Kiran Mokashi

Personal information
- Full name: Kiran Damodar Mokashi
- Born: 21 September 1956 (age 69) Bombay, Maharashtra, India
- Batting: Right-handed
- Bowling: Right-arm off break
- Role: Bowler

Domestic team information
- 1980/81–1990/91: Bombay

Career statistics
| Competition | FC |
| Matches | 47 |
| Runs scored | 365 |
| Batting average | 17.38 |
| 100s/50s | 0/2 |
| Top score | 80 |
| Balls bowled | 11,276 |
| Wickets | 146 |
| Bowling average | 35.21 |
| 5 wickets in innings | 6 |
| 10 wickets in match | 0 |
| Best bowling | 6/66 |
| Catches/stumpings | 22/– |
- Source: ESPNcricinfo, 5 April 2016

= Kiran Mokashi =

Indian cricketer

Kiran Damodar Mokashi (born 21 September 1956) is an Indian former first-class cricketer who represented Bombay. After his playing career, he worked as a match referee and a selector for the Mumbai Cricket Association.

==Life and career==
Born in Bombay, Mokashi played as a lower-order batsman and an off spin bowler. He made his first-class debut in the 1980–81 Ranji Trophy which Bombay went on to win. He was also part of the Bombay team that won the 1981–82 Irani Trophy and the 1984–85 Ranji Trophy. In 1986, in a match for Bombay against the touring Australian team, Mokashi took a five-wicket haul which included the scalp of Australian captain Allan Border. He represented West Zone in the following season.

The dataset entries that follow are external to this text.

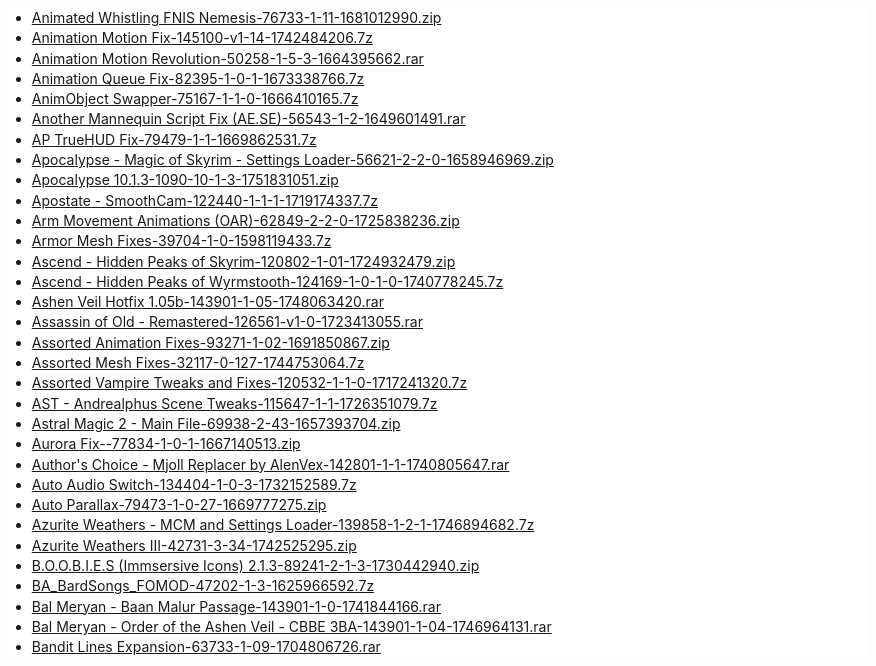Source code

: *  [Animated Whistling FNIS Nemesis-76733-1-11-1681012990.zip](https://www.nexusmods.com/skyrimspecialedition/mods/76733/?tab=files&file_id=376540)
*  [Animation Motion Fix-145100-v1-14-1742484206.7z](https://www.nexusmods.com/skyrimspecialedition/mods/145100/?tab=files&file_id=607662)
*  [Animation Motion Revolution-50258-1-5-3-1664395662.rar](https://www.nexusmods.com/skyrimspecialedition/mods/50258/?tab=files&file_id=320113)
*  [Animation Queue Fix-82395-1-0-1-1673338766.7z](https://www.nexusmods.com/skyrimspecialedition/mods/82395/?tab=files&file_id=348271)
*  [AnimObject Swapper-75167-1-1-0-1666410165.7z](https://www.nexusmods.com/skyrimspecialedition/mods/75167/?tab=files&file_id=325663)
*  [Another Mannequin Script Fix (AE.SE)-56543-1-2-1649601491.rar](https://www.nexusmods.com/skyrimspecialedition/mods/56543/?tab=files&file_id=276190)
*  [AP TrueHUD Fix-79479-1-1-1669862531.7z](https://www.nexusmods.com/skyrimspecialedition/mods/79479/?tab=files&file_id=336261)
*  [Apocalypse - Magic of Skyrim - Settings Loader-56621-2-2-0-1658946969.zip](https://www.nexusmods.com/skyrimspecialedition/mods/56621/?tab=files&file_id=302659)
*  [Apocalypse 10.1.3-1090-10-1-3-1751831051.zip](https://www.nexusmods.com/skyrimspecialedition/mods/1090/?tab=files&file_id=644796)
*  [Apostate - SmoothCam-122440-1-1-1-1719174337.7z](https://www.nexusmods.com/skyrimspecialedition/mods/122440/?tab=files&file_id=514294)
*  [Arm Movement Animations (OAR)-62849-2-2-0-1725838236.zip](https://www.nexusmods.com/skyrimspecialedition/mods/62849/?tab=files&file_id=540254)
*  [Armor Mesh Fixes-39704-1-0-1598119433.7z](https://www.nexusmods.com/skyrimspecialedition/mods/39704/?tab=files&file_id=157117)
*  [Ascend - Hidden Peaks of Skyrim-120802-1-01-1724932479.zip](https://www.nexusmods.com/skyrimspecialedition/mods/120802/?tab=files&file_id=536417)
*  [Ascend - Hidden Peaks of Wyrmstooth-124169-1-0-1-0-1740778245.7z](https://www.nexusmods.com/skyrimspecialedition/mods/124169/?tab=files&file_id=600175)
*  [Ashen Veil Hotfix 1.05b-143901-1-05-1748063420.rar](https://www.nexusmods.com/skyrimspecialedition/mods/143901/?tab=files&file_id=630559)
*  [Assassin of Old - Remastered-126561-v1-0-1723413055.rar](https://www.nexusmods.com/skyrimspecialedition/mods/126561/?tab=files&file_id=530653)
*  [Assorted Animation Fixes-93271-1-02-1691850867.zip](https://www.nexusmods.com/skyrimspecialedition/mods/93271/?tab=files&file_id=416390)
*  [Assorted Mesh Fixes-32117-0-127-1744753064.7z](https://www.nexusmods.com/skyrimspecialedition/mods/32117/?tab=files&file_id=617683)
*  [Assorted Vampire Tweaks and Fixes-120532-1-1-0-1717241320.7z](https://www.nexusmods.com/skyrimspecialedition/mods/120532/?tab=files&file_id=507184)
*  [AST - Andrealphus Scene Tweaks-115647-1-1-1726351079.7z](https://www.nexusmods.com/skyrimspecialedition/mods/115647/?tab=files&file_id=542245)
*  [Astral Magic 2 - Main File-69938-2-43-1657393704.zip](https://www.nexusmods.com/skyrimspecialedition/mods/69938/?tab=files&file_id=297552)
*  [Aurora Fix--77834-1-0-1-1667140513.zip](https://www.nexusmods.com/skyrimspecialedition/mods/77834/?tab=files&file_id=327652)
*  [Author's Choice - Mjoll Replacer by AlenVex-142801-1-1-1740805647.rar](https://www.nexusmods.com/skyrimspecialedition/mods/142801/?tab=files&file_id=600312)
*  [Auto Audio Switch-134404-1-0-3-1732152589.7z](https://www.nexusmods.com/skyrimspecialedition/mods/134404/?tab=files&file_id=564432)
*  [Auto Parallax-79473-1-0-27-1669777275.zip](https://www.nexusmods.com/skyrimspecialedition/mods/79473/?tab=files&file_id=336006)
*  [Azurite Weathers - MCM and Settings Loader-139858-1-2-1-1746894682.7z](https://www.nexusmods.com/skyrimspecialedition/mods/139858/?tab=files&file_id=625656)
*  [Azurite Weathers III-42731-3-34-1742525295.zip](https://www.nexusmods.com/skyrimspecialedition/mods/42731/?tab=files&file_id=607852)
*  [B.O.O.B.I.E.S (Immsersive Icons) 2.1.3-89241-2-1-3-1730442940.zip](https://www.nexusmods.com/skyrimspecialedition/mods/89241/?tab=files&file_id=557732)
*  [BA_BardSongs_FOMOD-47202-1-3-1625966592.7z](https://www.nexusmods.com/skyrimspecialedition/mods/47202/?tab=files&file_id=213912)
*  [Bal Meryan - Baan Malur Passage-143901-1-0-1741844166.rar](https://www.nexusmods.com/skyrimspecialedition/mods/143901/?tab=files&file_id=605025)
*  [Bal Meryan - Order of the Ashen Veil - CBBE 3BA-143901-1-04-1746964131.rar](https://www.nexusmods.com/skyrimspecialedition/mods/143901/?tab=files&file_id=626008)
*  [Bandit Lines Expansion-63733-1-09-1704806726.rar](https://www.nexusmods.com/skyrimspecialedition/mods/63733/?tab=files&file_id=459566)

Mokashi finished his career with 146 first-class wickets from 47 matches, making his last first-class appearance in April 1991.

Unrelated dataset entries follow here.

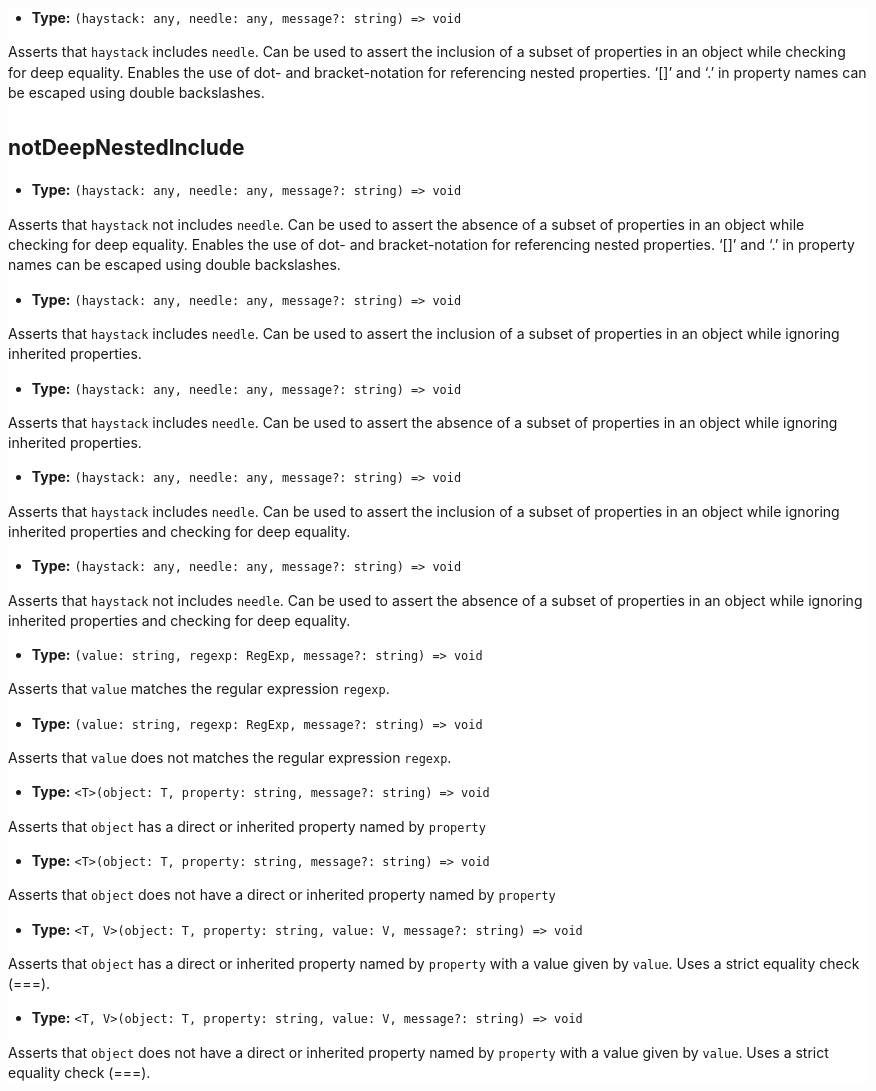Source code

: * **Type:** `(haystack: any, needle: any, message?: string) => void`

Asserts that `haystack` includes `needle`. Can be used to assert the inclusion of a subset of properties in an object while checking for deep equality. Enables the use of dot- and bracket-notation for referencing nested properties. ‘\[]’ and ‘.’ in property names can be escaped using double backslashes.

## notDeepNestedInclude

* **Type:** `(haystack: any, needle: any, message?: string) => void`

Asserts that `haystack` not includes `needle`. Can be used to assert the absence of a subset of properties in an object while checking for deep equality. Enables the use of dot- and bracket-notation for referencing nested properties. ‘\[]’ and ‘.’ in property names can be escaped using double backslashes.

* **Type:** `(haystack: any, needle: any, message?: string) => void`

Asserts that `haystack` includes `needle`. Can be used to assert the inclusion of a subset of properties in an object while ignoring inherited properties.

* **Type:** `(haystack: any, needle: any, message?: string) => void`

Asserts that `haystack` includes `needle`. Can be used to assert the absence of a subset of properties in an object while ignoring inherited properties.

* **Type:** `(haystack: any, needle: any, message?: string) => void`

Asserts that `haystack` includes `needle`. Can be used to assert the inclusion of a subset of properties in an object while ignoring inherited properties and checking for deep equality.

* **Type:** `(haystack: any, needle: any, message?: string) => void`

Asserts that `haystack` not includes `needle`. Can be used to assert the absence of a subset of properties in an object while ignoring inherited properties and checking for deep equality.

* **Type:** `(value: string, regexp: RegExp, message?: string) => void`

Asserts that `value` matches the regular expression `regexp`.

* **Type:** `(value: string, regexp: RegExp, message?: string) => void`

Asserts that `value` does not matches the regular expression `regexp`.

* **Type:** `<T>(object: T, property: string, message?: string) => void`

Asserts that `object` has a direct or inherited property named by `property`

* **Type:** `<T>(object: T, property: string, message?: string) => void`

Asserts that `object` does not have a direct or inherited property named by `property`

* **Type:** `<T, V>(object: T, property: string, value: V, message?: string) => void`

Asserts that `object` has a direct or inherited property named by `property` with a value given by `value`. Uses a strict equality check (===).

* **Type:** `<T, V>(object: T, property: string, value: V, message?: string) => void`

Asserts that `object` does not have a direct or inherited property named by `property` with a value given by `value`. Uses a strict equality check (===).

In 2004, Mokashi started to work as a match referee in domestic cricket matches. He was appointed as a member of the senior team selection committee of Mumbai Cricket Association (MCA) in 2009. He had previously worked as a member of the under-19 team selection panel and chairman of selectors of the under-17 team of MCA.